“An archaeologist is the best husband a woman can have. The older she gets the more interested he is in her.” –
Well today marks the 6th decade of my life. I never envisioned myself at this point of my life but here I am. I am wiser and more tolerant than I was 40 years even 30 years ago Yet I am also more conservative than I was then as well.
As I ponder upon my life on this earth I wonder “if I had to do it all over again, would the outcome be the same?” Most likely the answer would be yes, because my genetic makeup would still be the same. My parents would be the same and they would still do what they did back then.
I don’t mind getting older except when I am forced to face the fact. For example – I went for my yearly (its actually been two years) checkup last month. I got the usual routine, check all systems, get blood tests, and – oh no! – female checkup. When the very young and very pretty – no wrinkles – doctor finished my female checkup, she looked up at me and announced “You are post menopausal!”, I wanted to smack her pretty face for confirming something I already knew but kept tucked away in the recesses of my mind. She then asked me a bunch of very personal questions about my sex life and proceeded to prescribe a hormonal cream for – well, you know where! It’s bad enough the doctor confirmed what I knew all along – that I was getting….you know….older; but now I am reminded of it weekly with that confounded cream.

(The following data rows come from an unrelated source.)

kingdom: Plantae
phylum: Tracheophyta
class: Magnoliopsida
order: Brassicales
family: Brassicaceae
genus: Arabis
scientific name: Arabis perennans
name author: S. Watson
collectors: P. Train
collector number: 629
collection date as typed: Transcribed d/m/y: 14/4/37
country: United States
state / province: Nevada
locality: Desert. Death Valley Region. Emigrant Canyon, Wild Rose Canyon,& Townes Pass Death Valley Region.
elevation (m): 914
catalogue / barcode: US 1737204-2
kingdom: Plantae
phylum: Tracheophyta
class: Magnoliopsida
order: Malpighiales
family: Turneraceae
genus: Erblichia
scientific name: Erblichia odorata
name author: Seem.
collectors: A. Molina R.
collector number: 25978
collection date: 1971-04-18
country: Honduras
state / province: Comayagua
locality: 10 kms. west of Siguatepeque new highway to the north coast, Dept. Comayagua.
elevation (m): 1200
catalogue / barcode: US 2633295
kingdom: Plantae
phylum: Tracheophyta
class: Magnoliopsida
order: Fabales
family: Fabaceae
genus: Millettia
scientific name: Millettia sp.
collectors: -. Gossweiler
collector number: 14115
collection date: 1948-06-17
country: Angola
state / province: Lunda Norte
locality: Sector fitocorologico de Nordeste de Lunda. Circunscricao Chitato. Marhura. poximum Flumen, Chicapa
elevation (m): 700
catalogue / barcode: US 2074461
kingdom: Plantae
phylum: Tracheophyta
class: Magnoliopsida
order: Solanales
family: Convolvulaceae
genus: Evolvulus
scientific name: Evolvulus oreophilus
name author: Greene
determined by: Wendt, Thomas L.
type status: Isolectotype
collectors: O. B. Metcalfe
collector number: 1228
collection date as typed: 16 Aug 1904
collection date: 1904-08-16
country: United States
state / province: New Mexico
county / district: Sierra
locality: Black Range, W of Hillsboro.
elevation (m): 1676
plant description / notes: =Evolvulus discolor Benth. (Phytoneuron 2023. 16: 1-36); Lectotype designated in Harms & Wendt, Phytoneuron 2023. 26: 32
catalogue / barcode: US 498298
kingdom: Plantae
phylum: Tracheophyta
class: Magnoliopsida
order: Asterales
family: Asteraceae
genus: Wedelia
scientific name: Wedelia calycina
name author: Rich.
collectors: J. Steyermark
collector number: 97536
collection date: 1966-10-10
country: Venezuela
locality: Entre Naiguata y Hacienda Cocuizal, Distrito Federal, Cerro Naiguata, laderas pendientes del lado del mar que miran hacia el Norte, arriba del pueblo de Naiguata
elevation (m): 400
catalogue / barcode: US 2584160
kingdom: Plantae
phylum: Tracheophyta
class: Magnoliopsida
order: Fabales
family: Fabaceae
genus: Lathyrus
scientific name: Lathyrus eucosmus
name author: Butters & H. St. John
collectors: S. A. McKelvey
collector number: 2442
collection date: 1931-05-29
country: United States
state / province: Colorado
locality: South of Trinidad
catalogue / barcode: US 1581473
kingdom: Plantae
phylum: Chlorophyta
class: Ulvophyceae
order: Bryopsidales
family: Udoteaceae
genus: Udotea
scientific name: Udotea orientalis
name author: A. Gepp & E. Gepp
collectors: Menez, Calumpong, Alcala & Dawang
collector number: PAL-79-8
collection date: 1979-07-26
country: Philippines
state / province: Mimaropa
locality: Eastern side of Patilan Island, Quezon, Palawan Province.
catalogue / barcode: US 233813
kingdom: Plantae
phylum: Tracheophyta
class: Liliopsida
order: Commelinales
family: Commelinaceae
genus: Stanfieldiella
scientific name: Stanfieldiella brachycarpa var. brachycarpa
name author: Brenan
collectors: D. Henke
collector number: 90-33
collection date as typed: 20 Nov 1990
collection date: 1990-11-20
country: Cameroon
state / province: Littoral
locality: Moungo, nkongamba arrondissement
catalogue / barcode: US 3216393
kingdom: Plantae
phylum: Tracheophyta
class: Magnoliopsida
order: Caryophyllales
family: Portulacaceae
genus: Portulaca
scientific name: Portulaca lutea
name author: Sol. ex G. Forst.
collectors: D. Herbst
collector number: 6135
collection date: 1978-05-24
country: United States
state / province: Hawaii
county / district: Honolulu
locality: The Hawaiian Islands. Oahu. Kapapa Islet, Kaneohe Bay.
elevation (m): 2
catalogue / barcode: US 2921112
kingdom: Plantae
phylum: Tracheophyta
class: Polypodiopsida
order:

I guess it could be worse, I could have some debilitating illness – oh wait, isn’t that what arthritis is, huh – that is beginning to rear its ugly head in some areas of my body. Well, at least I have all my faculties, I can remember who my children are, and their children and I do remember my husband and where I live. When I go out I don’t get lost although my husband might beg to differ when I am gone longer than he expected.
I still lead a productive life working in real estate and at the church. I still volunteer my time at the clinic and enjoy my husband and my poodle. Life is good in spite of that doctor and her comment!
PS. The picture is of me at age two. I am holding my stuffed poodle Fifi. When I finally did get my first live poodle, 11 years ago, I named her Fifi in remembrance of my favorite stuffed animal.